4.3.2. The Tasks Associated With Developing And Applying The KM Spectrum
It's actually simple to answer the
question about the task types associated with developing and applying the KM
spectrum: developing the spectrum was a classification task, for Binney took a
number of existing KM approaches and classified them; while applying it is an assessment
task, for applying the spectrum involves selecting a suitable KM approach based
on the features identified by Binney and others, and the act of selection is an
assessment task (Specifically, selection involves assessment of each of a set
of candidates, followed by a simple sorting task). The implications of this are
various: for example, we see that Binney has not tried to develop any new
knowledge about KM approaches, but has simply analysed existing ones. This
might imply that there are more KM approaches waiting to be identified or
developed, such as the one that we have identified (Asset Improvement);
however, the fact that one or other of the approaches covers nearly all the KM
approaches identified in Section 2
suggests that the set of approaches in the KM spectrum (or at least, in the
revised spectrum shown in Table 4)
is nearly or fully complete. We also see that the applications, technologies,
and mappings to knowledge management strategies identified in Tables 2-4 are
crucial to the task of selecting an appropriate KM strategy. This is discussed
further in the next section.
5. Selecting A KM Strategy
Several factors need to be
considered when deciding on a KM approach for an organisation (or, as Hansen et
al suggested, a primary and a secondary KM approach). The approach taken here
is to devise a set of self-examination questions that reflect each set of
factors. These questions should form the beginnings of a potential Knowledge
Management Strategy questionnaire.
5.1. The KM Spectrum
Given the preceding discussion, it
should come as no surprise that the factors believed to be most significant in
choosing a knowledge management approach are derived from the KM spectrum.

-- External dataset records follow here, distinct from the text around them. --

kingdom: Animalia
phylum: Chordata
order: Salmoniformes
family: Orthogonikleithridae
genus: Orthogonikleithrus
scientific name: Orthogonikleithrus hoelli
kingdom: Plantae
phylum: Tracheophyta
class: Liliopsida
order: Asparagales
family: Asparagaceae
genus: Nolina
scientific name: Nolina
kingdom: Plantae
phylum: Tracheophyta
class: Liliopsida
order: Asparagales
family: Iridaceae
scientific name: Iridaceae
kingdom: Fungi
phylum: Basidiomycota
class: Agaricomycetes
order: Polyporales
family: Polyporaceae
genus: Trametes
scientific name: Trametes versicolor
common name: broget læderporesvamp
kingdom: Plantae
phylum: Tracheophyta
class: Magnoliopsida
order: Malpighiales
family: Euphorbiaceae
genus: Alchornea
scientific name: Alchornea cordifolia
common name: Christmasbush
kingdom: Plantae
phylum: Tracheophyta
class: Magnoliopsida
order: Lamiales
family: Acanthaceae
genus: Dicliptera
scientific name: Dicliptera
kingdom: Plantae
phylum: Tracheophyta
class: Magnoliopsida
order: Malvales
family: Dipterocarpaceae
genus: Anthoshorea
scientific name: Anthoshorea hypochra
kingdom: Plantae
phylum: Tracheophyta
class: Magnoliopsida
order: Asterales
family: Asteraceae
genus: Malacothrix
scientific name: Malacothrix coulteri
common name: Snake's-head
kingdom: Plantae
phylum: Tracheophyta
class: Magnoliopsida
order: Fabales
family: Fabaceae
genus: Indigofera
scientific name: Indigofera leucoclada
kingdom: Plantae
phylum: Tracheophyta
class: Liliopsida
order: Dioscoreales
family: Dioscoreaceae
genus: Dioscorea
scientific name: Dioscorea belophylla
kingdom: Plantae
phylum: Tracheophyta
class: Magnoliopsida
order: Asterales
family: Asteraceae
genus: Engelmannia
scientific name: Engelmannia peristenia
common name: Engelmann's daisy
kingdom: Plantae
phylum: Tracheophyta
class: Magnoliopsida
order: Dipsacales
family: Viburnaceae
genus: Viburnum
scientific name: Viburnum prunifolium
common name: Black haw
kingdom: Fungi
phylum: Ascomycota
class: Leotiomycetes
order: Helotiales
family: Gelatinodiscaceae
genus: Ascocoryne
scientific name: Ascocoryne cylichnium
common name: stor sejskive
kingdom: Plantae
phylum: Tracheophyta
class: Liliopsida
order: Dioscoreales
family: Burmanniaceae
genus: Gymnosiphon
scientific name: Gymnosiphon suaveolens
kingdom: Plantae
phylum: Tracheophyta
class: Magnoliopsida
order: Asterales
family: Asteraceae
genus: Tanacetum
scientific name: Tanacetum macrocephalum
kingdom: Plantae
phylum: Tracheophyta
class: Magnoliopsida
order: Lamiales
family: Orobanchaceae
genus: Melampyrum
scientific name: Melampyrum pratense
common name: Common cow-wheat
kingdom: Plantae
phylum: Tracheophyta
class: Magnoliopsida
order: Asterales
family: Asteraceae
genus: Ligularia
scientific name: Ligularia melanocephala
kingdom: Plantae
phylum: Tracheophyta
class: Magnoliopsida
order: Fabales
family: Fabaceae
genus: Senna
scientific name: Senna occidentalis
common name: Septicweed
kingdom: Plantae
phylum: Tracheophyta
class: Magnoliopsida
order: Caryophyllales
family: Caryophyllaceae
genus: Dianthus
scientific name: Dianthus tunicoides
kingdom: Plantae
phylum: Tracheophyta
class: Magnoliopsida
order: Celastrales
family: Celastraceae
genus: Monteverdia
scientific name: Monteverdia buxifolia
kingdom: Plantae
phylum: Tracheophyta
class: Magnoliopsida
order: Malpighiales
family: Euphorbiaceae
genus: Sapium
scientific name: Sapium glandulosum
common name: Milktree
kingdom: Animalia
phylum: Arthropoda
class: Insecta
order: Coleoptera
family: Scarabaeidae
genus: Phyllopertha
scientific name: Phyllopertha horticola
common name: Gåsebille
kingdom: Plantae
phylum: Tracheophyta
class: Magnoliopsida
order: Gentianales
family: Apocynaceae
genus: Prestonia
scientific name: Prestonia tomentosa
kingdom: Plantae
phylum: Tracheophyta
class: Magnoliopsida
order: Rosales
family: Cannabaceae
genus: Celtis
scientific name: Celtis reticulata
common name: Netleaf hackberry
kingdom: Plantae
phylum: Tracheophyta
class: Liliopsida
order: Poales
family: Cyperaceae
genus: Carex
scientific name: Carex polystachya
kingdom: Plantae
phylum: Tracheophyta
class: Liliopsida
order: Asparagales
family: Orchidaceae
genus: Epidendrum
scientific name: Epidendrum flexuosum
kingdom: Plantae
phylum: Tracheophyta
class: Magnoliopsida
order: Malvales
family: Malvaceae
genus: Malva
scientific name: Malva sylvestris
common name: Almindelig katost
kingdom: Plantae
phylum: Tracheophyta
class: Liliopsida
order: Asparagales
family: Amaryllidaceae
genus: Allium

Questions derived from the KM spectrum might include:
·
What do you hope
to achieve through knowledge management?
·
What
applications do you think you need?
·
Is your focus
on following best practice in-house; establishing an external standard;
encouraging innovation and creativity; or learning knowledge from data?
·
What technologies
do you think you need? What technologies do you currently have skills in?
·
Do your people
rely on explicit or tacit knowledge to solve problems?
·
Do you plan to
analyse existing knowledge or to create new knowledge?